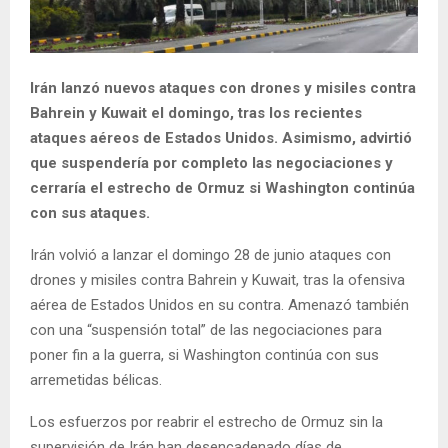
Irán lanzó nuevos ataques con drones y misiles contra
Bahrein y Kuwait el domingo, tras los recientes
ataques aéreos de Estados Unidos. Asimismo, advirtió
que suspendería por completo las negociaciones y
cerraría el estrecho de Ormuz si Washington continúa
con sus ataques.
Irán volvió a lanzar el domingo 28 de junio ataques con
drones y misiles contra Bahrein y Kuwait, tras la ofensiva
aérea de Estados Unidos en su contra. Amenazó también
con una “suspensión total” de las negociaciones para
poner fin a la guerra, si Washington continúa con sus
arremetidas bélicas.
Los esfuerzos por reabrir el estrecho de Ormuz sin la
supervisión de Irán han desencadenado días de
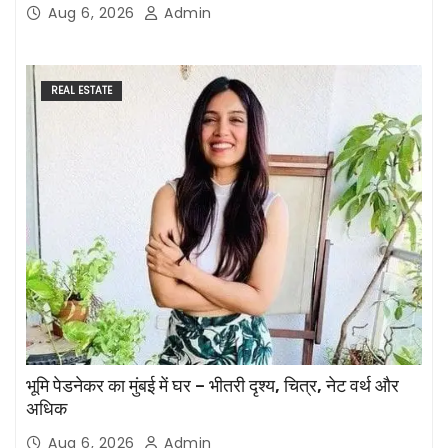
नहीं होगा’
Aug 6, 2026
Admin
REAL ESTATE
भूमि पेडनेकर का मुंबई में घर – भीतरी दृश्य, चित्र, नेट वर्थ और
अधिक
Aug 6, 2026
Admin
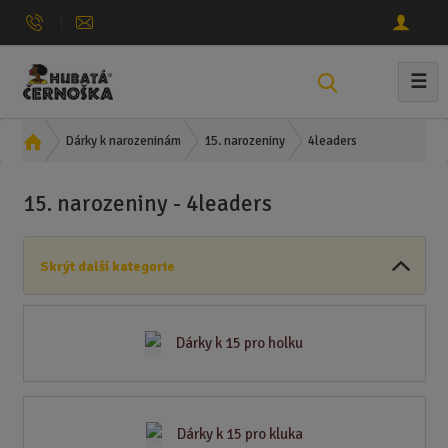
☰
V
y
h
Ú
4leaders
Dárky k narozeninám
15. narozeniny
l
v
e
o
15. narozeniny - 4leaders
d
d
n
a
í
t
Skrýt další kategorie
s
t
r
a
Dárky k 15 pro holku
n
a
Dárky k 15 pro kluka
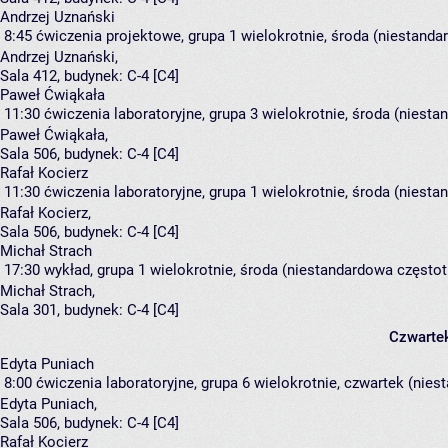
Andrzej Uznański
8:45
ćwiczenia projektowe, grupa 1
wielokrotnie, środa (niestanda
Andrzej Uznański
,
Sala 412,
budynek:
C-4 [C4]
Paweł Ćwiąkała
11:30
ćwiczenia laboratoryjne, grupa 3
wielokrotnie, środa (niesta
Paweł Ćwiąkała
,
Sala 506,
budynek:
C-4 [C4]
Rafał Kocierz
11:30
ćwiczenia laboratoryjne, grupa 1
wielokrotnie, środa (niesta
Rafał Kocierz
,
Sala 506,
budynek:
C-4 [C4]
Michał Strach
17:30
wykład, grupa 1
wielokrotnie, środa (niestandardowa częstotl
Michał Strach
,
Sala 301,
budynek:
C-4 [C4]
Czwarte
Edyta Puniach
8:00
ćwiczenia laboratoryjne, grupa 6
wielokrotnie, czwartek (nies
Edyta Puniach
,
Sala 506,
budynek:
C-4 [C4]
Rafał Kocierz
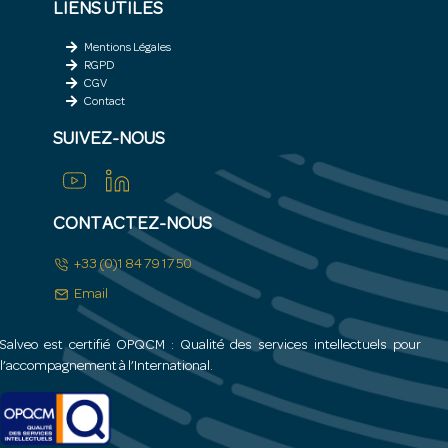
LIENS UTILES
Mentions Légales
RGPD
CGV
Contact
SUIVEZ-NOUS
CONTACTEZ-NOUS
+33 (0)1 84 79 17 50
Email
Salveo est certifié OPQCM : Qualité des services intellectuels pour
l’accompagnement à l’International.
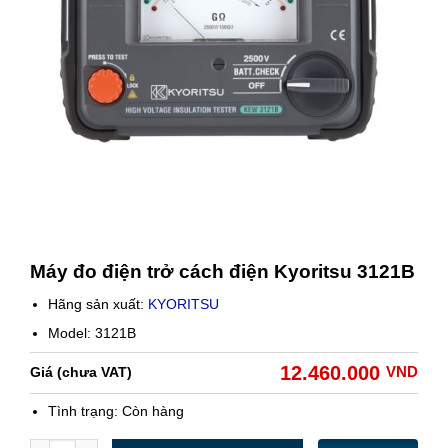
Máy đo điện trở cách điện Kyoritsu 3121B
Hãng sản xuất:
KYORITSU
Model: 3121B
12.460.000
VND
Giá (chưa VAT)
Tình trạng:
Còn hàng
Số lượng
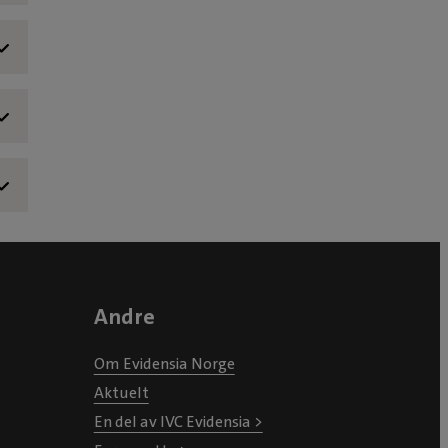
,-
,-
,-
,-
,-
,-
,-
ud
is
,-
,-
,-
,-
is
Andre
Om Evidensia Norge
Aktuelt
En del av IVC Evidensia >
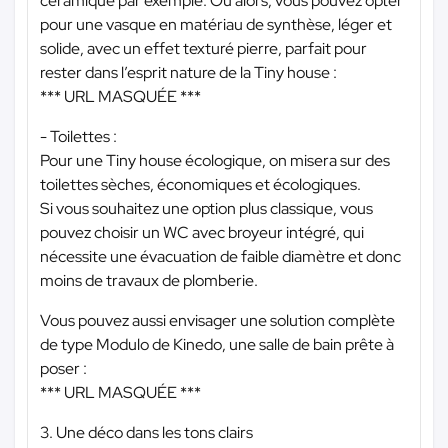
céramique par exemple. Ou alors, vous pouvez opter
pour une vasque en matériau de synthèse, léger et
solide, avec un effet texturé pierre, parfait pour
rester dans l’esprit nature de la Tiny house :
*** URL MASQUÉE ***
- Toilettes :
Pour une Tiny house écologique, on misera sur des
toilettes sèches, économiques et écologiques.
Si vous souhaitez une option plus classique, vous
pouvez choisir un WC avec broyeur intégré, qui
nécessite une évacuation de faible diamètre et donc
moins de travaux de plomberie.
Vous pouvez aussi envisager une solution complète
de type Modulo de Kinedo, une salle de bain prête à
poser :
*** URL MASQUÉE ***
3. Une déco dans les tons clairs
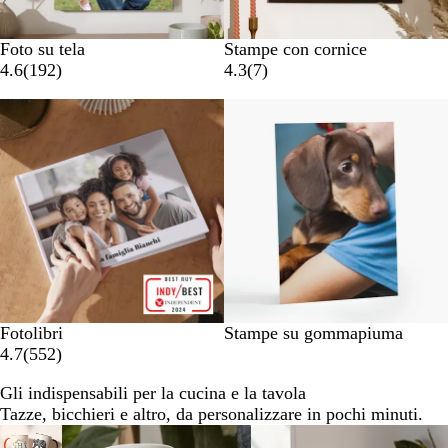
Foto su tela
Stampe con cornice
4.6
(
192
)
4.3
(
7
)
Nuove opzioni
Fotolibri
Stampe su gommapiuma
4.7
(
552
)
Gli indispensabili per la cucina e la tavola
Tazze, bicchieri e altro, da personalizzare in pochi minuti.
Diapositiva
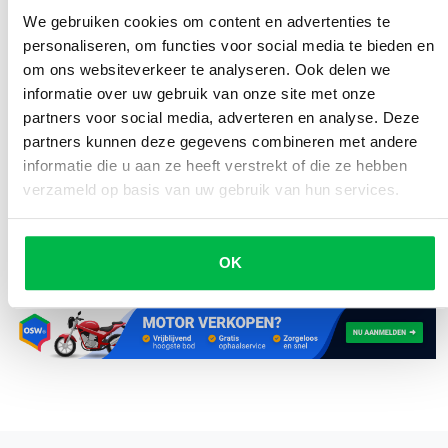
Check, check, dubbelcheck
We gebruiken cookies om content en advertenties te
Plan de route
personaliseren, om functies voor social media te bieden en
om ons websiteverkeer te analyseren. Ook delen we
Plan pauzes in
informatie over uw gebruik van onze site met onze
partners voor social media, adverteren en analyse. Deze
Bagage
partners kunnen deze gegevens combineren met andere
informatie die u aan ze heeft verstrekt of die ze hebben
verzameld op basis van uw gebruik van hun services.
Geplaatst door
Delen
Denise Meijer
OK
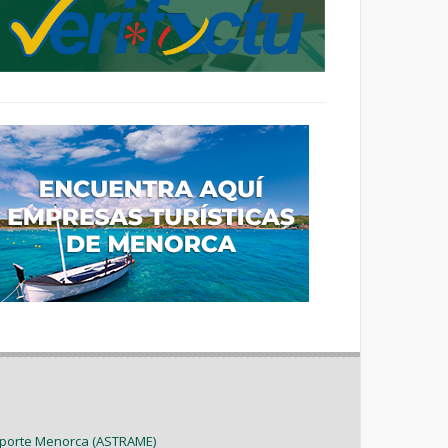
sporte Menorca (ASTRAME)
____
■ The task ■
Set down the records above word for word, from the first line through the line containing "15. narozeniny - 4leaders", both included; leave out the pictures.

■ Task result ■
Irán lanzó nuevos ataques con drones y misiles contra
Bahrein y Kuwait el domingo, tras los recientes
ataques aéreos de Estados Unidos. Asimismo, advirtió
que suspendería por completo las negociaciones y
cerraría el estrecho de Ormuz si Washington continúa
con sus ataques.
Irán volvió a lanzar el domingo 28 de junio ataques con
drones y misiles contra Bahrein y Kuwait, tras la ofensiva
aérea de Estados Unidos en su contra. Amenazó también
con una “suspensión total” de las negociaciones para
poner fin a la guerra, si Washington continúa con sus
arremetidas bélicas.
Los esfuerzos por reabrir el estrecho de Ormuz sin la
supervisión de Irán han desencadenado días de
नहीं होगा’
Aug 6, 2026
Admin
REAL ESTATE
भूमि पेडनेकर का मुंबई में घर – भीतरी दृश्य, चित्र, नेट वर्थ और
अधिक
Aug 6, 2026
Admin
☰
V
y
h
Ú
4leaders
Dárky k narozeninám
15. narozeniny
l
v
e
o
15. narozeniny - 4leaders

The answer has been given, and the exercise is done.